# [Given entries]
--- START ---
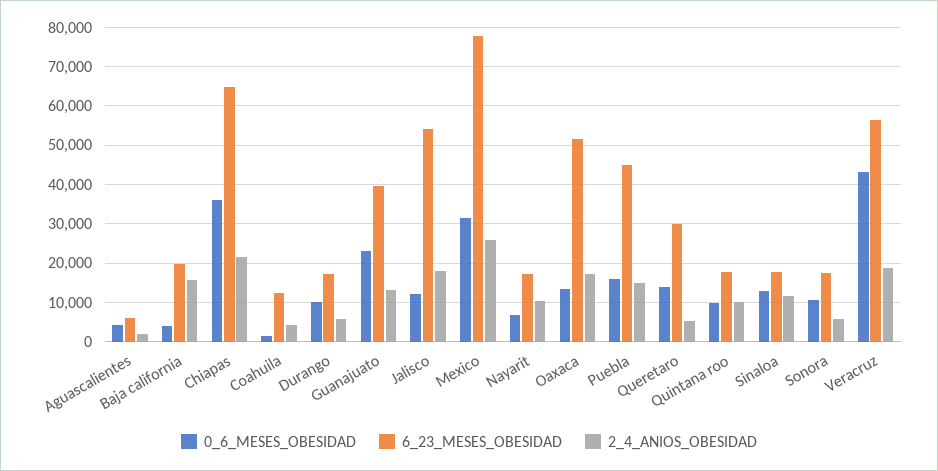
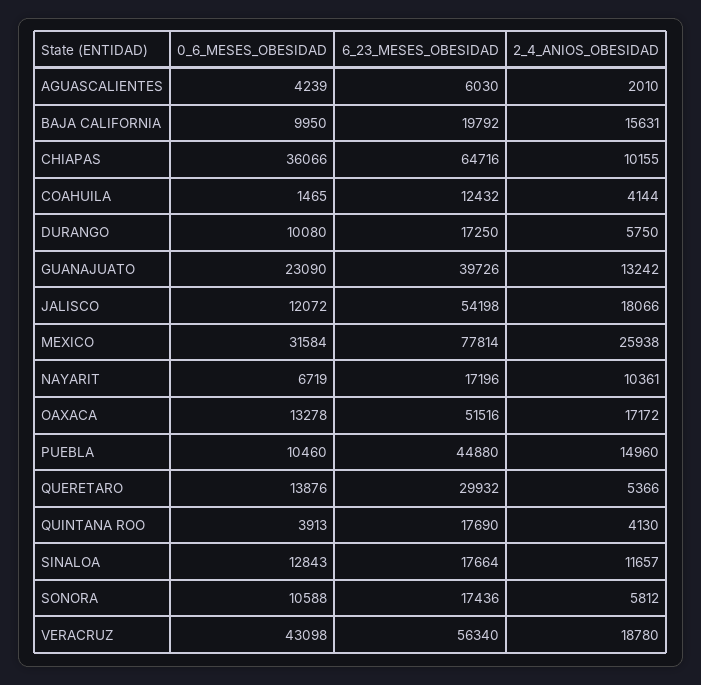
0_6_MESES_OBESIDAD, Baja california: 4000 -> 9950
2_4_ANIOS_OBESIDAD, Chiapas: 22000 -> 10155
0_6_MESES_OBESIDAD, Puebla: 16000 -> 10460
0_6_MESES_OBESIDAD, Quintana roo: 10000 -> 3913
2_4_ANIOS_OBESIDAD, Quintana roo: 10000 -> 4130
--- END ---
--- START ---
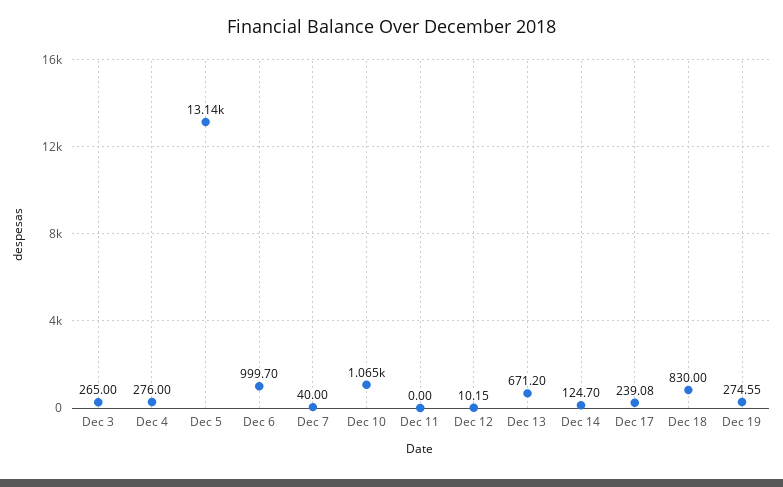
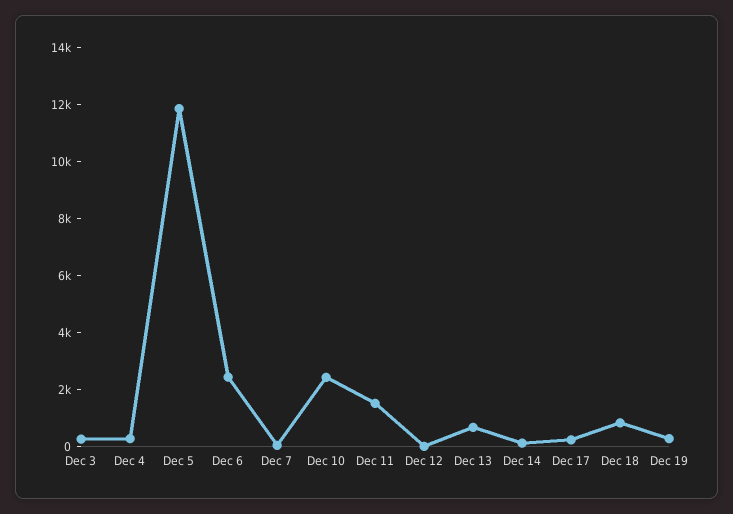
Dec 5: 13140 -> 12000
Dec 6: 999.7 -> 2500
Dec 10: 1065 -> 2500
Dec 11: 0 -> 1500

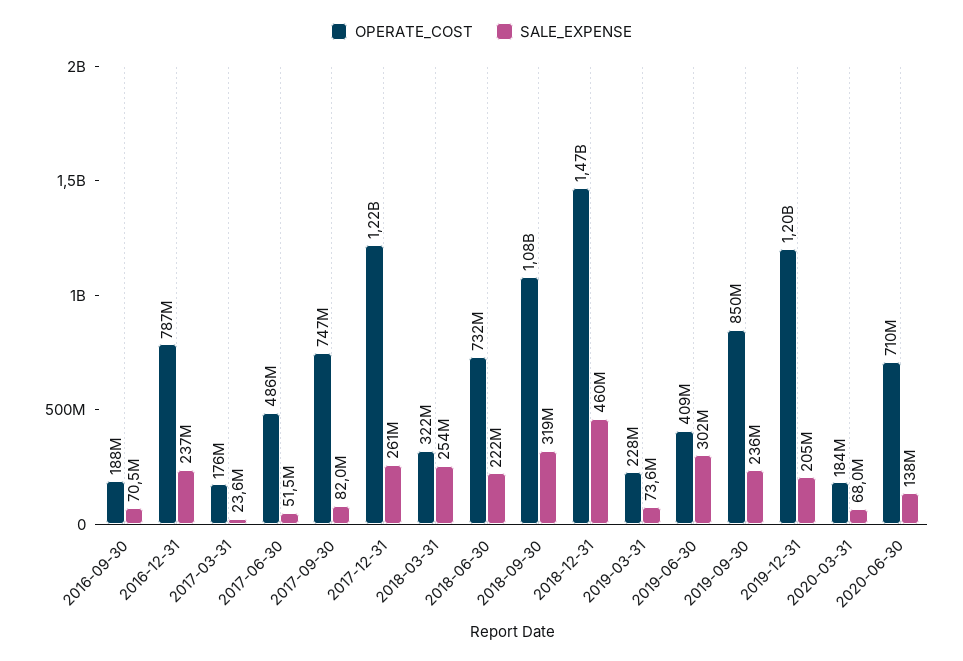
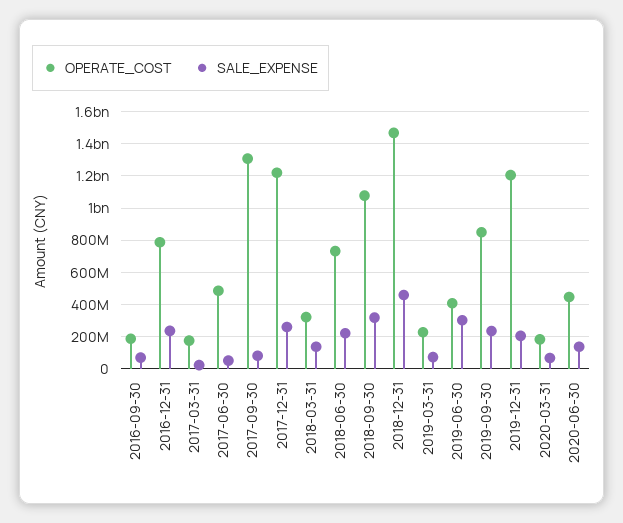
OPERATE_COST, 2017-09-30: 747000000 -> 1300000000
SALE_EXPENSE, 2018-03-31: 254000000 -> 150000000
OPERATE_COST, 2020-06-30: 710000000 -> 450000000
--- END ---
--- START ---
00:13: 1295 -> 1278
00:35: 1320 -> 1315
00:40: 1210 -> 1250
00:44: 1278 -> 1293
--- END ---
# [The problem]
Everything above from the line with "2_4_ANIOS_OBESIDAD, Chiapas: 22000 -> 10155" to the line with "2_4_ANIOS_OBESIDAD, Quintana roo: 10000", both included, must be repeated exactly, and nothing outside that range.

# [Exercise solution]
2_4_ANIOS_OBESIDAD, Chiapas: 22000 -> 10155
0_6_MESES_OBESIDAD, Puebla: 16000 -> 10460
0_6_MESES_OBESIDAD, Quintana roo: 10000 -> 3913
2_4_ANIOS_OBESIDAD, Quintana roo: 10000 -> 4130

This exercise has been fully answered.